#### Data shown

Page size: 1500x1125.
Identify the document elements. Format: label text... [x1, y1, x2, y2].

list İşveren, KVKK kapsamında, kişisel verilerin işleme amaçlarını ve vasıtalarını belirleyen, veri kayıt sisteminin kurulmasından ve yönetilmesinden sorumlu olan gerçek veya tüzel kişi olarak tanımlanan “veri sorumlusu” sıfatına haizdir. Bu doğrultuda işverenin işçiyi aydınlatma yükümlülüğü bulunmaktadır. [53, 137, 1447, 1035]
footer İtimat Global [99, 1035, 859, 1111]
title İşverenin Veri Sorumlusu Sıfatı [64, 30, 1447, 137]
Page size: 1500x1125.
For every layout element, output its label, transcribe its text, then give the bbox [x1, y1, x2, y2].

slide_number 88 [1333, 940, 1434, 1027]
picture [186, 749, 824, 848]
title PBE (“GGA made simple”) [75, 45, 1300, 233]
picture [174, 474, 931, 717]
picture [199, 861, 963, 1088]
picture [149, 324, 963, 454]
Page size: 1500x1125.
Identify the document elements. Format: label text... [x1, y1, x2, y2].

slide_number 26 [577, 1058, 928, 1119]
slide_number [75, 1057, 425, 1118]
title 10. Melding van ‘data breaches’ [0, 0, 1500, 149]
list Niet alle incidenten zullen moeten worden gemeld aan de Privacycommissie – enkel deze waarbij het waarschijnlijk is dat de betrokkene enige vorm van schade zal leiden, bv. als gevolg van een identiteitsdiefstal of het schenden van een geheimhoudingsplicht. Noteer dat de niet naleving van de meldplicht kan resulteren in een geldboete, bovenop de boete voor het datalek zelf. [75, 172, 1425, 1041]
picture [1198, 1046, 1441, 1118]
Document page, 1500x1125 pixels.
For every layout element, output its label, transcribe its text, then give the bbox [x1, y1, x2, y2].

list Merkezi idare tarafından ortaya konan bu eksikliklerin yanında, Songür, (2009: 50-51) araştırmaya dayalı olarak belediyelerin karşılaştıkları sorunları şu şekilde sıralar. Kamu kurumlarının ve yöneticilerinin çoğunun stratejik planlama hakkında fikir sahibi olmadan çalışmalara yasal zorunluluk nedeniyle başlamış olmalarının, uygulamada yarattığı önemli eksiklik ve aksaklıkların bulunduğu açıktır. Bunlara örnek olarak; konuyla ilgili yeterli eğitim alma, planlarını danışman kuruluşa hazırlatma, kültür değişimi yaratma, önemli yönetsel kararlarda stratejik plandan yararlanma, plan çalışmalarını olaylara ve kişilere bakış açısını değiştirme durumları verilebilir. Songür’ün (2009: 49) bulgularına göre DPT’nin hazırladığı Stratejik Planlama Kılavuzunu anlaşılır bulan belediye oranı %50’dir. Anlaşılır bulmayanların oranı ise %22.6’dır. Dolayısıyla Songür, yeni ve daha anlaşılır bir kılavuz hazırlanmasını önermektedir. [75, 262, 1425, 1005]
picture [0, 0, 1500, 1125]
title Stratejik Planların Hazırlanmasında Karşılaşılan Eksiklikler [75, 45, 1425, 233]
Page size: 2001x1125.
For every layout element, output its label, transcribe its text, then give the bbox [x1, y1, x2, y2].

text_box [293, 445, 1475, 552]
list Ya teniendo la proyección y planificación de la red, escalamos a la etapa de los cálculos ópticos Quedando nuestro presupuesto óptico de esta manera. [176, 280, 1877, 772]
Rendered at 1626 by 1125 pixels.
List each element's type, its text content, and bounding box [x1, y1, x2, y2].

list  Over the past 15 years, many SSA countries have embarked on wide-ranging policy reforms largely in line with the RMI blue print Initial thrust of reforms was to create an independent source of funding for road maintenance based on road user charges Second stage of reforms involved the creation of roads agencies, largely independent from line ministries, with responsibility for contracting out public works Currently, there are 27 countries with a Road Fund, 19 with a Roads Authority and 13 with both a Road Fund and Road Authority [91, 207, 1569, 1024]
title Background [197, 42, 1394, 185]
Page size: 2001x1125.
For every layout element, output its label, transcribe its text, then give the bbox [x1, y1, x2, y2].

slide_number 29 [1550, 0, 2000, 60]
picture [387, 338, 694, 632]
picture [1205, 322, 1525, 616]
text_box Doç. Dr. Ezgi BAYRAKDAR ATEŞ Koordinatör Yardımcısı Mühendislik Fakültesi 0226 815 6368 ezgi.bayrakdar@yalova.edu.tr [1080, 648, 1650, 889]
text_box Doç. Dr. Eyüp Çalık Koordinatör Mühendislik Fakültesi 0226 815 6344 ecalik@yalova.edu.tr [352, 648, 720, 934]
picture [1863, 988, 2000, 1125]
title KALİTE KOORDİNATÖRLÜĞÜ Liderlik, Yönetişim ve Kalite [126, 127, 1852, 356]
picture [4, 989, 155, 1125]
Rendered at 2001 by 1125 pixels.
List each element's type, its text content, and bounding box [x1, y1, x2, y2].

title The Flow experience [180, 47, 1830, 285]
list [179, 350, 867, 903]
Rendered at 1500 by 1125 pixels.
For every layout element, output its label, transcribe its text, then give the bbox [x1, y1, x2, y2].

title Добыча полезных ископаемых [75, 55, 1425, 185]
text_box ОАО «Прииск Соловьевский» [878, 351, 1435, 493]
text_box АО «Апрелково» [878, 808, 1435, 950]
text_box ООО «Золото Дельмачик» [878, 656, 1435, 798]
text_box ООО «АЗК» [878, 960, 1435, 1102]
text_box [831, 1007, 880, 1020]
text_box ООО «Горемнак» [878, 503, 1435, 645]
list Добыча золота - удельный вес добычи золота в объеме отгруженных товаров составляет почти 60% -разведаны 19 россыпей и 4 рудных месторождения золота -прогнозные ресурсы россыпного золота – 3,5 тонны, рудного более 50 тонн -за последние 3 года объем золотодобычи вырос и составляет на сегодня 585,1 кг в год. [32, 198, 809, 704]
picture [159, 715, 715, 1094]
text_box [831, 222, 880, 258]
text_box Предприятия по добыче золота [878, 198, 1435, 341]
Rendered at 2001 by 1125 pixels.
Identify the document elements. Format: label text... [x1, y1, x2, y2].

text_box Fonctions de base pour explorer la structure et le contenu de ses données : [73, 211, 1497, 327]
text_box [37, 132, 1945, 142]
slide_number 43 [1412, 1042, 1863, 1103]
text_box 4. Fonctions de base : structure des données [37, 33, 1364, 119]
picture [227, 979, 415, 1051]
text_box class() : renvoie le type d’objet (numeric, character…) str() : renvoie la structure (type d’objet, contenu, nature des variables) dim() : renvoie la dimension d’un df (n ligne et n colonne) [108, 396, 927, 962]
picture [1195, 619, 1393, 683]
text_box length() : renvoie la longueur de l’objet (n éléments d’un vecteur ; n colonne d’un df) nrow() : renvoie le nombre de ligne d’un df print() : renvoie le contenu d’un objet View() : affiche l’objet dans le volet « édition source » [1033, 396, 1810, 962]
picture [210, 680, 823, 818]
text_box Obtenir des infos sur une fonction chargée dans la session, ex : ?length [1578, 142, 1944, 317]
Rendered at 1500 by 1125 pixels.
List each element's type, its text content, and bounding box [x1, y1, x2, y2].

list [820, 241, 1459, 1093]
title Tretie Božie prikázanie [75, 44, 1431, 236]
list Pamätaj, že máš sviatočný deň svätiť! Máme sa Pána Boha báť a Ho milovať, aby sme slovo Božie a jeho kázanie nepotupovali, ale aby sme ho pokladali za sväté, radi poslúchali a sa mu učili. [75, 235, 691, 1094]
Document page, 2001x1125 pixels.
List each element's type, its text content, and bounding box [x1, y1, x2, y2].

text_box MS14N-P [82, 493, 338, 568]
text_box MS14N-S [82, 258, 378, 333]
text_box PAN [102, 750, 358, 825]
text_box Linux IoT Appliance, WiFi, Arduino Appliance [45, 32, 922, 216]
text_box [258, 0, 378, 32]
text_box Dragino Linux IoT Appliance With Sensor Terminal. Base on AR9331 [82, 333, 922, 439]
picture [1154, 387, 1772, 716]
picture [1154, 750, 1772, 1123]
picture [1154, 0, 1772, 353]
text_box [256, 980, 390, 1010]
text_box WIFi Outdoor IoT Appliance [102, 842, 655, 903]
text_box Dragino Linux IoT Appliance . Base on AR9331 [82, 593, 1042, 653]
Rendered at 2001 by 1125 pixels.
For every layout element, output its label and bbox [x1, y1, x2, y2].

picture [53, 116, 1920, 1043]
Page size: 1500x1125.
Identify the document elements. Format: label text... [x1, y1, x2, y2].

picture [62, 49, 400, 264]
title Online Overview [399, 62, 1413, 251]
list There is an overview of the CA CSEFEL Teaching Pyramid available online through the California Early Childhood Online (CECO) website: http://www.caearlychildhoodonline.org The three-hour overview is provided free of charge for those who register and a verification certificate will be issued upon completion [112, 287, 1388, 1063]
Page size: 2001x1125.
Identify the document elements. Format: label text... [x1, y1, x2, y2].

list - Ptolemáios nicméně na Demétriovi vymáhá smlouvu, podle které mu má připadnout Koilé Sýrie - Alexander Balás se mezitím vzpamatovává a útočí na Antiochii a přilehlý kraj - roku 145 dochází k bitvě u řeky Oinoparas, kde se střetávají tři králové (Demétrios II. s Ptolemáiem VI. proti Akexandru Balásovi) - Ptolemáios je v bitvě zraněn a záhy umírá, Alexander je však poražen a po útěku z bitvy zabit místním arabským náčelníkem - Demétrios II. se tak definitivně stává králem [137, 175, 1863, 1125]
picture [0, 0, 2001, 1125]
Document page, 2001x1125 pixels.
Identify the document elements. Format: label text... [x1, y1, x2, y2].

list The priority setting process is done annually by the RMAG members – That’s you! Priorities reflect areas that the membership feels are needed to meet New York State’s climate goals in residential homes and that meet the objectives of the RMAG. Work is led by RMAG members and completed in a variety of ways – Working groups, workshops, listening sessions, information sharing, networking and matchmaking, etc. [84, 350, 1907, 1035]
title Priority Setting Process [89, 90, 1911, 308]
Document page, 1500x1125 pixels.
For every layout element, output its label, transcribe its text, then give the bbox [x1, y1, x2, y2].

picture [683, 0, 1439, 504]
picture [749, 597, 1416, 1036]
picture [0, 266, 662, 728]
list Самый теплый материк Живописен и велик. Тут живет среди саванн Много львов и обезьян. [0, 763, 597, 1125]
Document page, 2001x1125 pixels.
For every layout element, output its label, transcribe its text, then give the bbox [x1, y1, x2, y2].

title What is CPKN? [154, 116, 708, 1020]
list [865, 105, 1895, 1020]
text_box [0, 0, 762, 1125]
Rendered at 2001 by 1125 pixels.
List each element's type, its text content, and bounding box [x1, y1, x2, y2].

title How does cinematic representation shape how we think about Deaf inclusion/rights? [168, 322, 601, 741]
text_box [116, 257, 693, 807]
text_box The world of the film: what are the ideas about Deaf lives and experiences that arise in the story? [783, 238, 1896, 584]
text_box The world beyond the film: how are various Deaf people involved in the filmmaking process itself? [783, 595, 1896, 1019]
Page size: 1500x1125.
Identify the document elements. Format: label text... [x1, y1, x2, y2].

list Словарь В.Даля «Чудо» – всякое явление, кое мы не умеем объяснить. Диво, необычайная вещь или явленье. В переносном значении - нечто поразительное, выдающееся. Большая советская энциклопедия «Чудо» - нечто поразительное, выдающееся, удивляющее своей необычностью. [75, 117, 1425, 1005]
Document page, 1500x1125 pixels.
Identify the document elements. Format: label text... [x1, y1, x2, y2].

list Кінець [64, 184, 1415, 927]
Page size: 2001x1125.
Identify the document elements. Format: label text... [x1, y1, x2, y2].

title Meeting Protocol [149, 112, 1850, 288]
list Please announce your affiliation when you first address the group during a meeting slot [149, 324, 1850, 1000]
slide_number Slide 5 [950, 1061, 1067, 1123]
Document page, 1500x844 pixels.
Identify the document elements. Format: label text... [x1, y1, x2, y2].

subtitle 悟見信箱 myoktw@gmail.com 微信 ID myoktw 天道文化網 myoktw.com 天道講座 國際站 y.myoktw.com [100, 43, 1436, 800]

########

→ **Directions**:
Return exactly the run of lines that opens with the one containing "Document page, 1500x844 pixels." and closes with the last line of the records above.

→ **Output of the exercise**:
Document page, 1500x844 pixels.
Identify the document elements. Format: label text... [x1, y1, x2, y2].

subtitle 悟見信箱 myoktw@gmail.com 微信 ID myoktw 天道文化網 myoktw.com 天道講座 國際站 y.myoktw.com [100, 43, 1436, 800]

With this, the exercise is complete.